For each record below, write an exact copy.

(Page-level text extractions)
BEGIN
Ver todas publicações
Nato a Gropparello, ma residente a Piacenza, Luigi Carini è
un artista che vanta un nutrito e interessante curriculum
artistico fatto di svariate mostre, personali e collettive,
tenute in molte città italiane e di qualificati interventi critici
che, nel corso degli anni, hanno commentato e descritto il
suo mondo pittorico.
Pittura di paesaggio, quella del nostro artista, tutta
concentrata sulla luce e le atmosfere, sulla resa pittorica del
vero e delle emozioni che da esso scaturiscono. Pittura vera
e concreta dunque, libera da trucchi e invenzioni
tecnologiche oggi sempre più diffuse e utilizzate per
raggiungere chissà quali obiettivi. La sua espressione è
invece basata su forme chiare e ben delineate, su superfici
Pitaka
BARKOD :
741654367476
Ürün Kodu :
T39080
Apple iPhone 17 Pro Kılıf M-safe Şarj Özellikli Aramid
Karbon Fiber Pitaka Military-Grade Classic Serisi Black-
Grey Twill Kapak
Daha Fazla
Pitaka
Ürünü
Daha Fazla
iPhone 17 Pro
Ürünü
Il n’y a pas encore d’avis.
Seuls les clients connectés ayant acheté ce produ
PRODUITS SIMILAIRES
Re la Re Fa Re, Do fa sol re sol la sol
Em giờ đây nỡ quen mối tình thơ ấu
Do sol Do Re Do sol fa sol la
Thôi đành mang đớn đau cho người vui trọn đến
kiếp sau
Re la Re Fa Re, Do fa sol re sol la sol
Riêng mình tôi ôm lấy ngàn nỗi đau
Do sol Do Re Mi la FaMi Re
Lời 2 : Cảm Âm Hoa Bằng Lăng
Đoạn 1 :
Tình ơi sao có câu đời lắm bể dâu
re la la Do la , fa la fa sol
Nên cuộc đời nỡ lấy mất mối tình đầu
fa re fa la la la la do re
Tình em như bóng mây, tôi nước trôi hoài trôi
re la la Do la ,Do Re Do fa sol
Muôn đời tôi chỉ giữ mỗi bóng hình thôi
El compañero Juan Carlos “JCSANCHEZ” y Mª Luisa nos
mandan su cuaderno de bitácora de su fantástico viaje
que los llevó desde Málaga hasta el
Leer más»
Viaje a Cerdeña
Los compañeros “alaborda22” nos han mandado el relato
END
Solution for this problem:
Ver todas publicações
Nato a Gropparello, ma residente a Piacenza, Luigi Carini è
un artista che vanta un nutrito e interessante curriculum
artistico fatto di svariate mostre, personali e collettive,
tenute in molte città italiane e di qualificati interventi critici
che, nel corso degli anni, hanno commentato e descritto il
suo mondo pittorico.
Pittura di paesaggio, quella del nostro artista, tutta
concentrata sulla luce e le atmosfere, sulla resa pittorica del
vero e delle emozioni che da esso scaturiscono. Pittura vera
e concreta dunque, libera da trucchi e invenzioni
tecnologiche oggi sempre più diffuse e utilizzate per
raggiungere chissà quali obiettivi. La sua espressione è
invece basata su forme chiare e ben delineate, su superfici
Pitaka
BARKOD :
741654367476
Ürün Kodu :
T39080
Apple iPhone 17 Pro Kılıf M-safe Şarj Özellikli Aramid
Karbon Fiber Pitaka Military-Grade Classic Serisi Black-
Grey Twill Kapak
Daha Fazla
Pitaka
Ürünü
Daha Fazla
iPhone 17 Pro
Ürünü
Il n’y a pas encore d’avis.
Seuls les clients connectés ayant acheté ce produ
PRODUITS SIMILAIRES
Re la Re Fa Re, Do fa sol re sol la sol
Em giờ đây nỡ quen mối tình thơ ấu
Do sol Do Re Do sol fa sol la
Thôi đành mang đớn đau cho người vui trọn đến
kiếp sau
Re la Re Fa Re, Do fa sol re sol la sol
Riêng mình tôi ôm lấy ngàn nỗi đau
Do sol Do Re Mi la FaMi Re
Lời 2 : Cảm Âm Hoa Bằng Lăng
Đoạn 1 :
Tình ơi sao có câu đời lắm bể dâu
re la la Do la , fa la fa sol
Nên cuộc đời nỡ lấy mất mối tình đầu
fa re fa la la la la do re
Tình em như bóng mây, tôi nước trôi hoài trôi
re la la Do la ,Do Re Do fa sol
Muôn đời tôi chỉ giữ mỗi bóng hình thôi
El compañero Juan Carlos “JCSANCHEZ” y Mª Luisa nos
mandan su cuaderno de bitácora de su fantástico viaje
que los llevó desde Málaga hasta el
Leer más»
Viaje a Cerdeña
Los compañeros “alaborda22” nos han mandado el relato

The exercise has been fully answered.